| Consignes à traiter |
a: Dites si chacun des énoncés suivants concorde avec l'extrait sur les nouveaux réactionnaires, en répondant par oui ou par non et en citant les mots décisifs de l'extrait : (i) l'appellation provient principalement d'un pamphlet paru en 2002 ; (ii) la polémique s'est apaisée depuis la parution de ce pamphlet ; (iii) l'extrait associe Richard Millet au parler-peuple.
b: Écrivez la suite de l'extrait sur les nouveaux réactionnaires en partant de sa dernière phrase.

CNRS Editions

  • Les nouveaux réactionnaires » : l'appellation trouve sa source principale dans un bref pamphlet paru en 2002 sous ce titre. La polémique, aussitôt très vive, n'a pas cessé, depuis, d'envenimer l'espace médiatique et intellectuel français.
    Quoi de commun pourtant entre la pensée d'un Marcel Gauchet et les best-sellers d'un Éric Zemmour ? Entre la phraséologie aristocratique d'un Richard Millet et le parler-peuple d'un Robert Ménard ? Entre la mélancolie indignée d'un Alain Finkielkraut et le dandysme désabusé d'un Michel Houellebecq ?

| Lignes fournies |
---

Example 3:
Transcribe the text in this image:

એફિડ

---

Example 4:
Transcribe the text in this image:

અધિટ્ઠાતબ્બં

| Réponses attendues |
a:
(i) Oui : « l'appellation trouve sa source principale dans un bref pamphlet paru en 2002 sous ce titre ».
(ii) Non : « La polémique, aussitôt très vive, n'a pas cessé, depuis, d'envenimer l'espace médiatique et intellectuel français. »
(iii) Non : « la phraséologie aristocratique d'un Richard Millet et le parler-peuple d'un Robert Ménard ».

b:
    Un tempérament réfractaire sans doute, articulant transgression et conservatisme ; une même volonté d'en découdre avec le « politiquement correct » et la « police de la pensée » ; une même propension, aussi, à se penser en représentants minoritaires d'une majorité opprimée, sur fond de désenchantement démocratique et de hantise du déclin. Romanciers, philosophes, intellectuels « médiatiques », historiens, journalistes : le spectre des « néo-réactionnaires » est large, au risque de la confusion et de l'amalgame. Les auteurs réunis dans cet ouvrage entendent contribuer à un examen dépassionné de cette nébuleuse, en soulignant la diversité des champs d'appartenance et des registres d'expression de ceux qui la composent ou s'y trouvent rangés à leur corps plus ou moins défendant.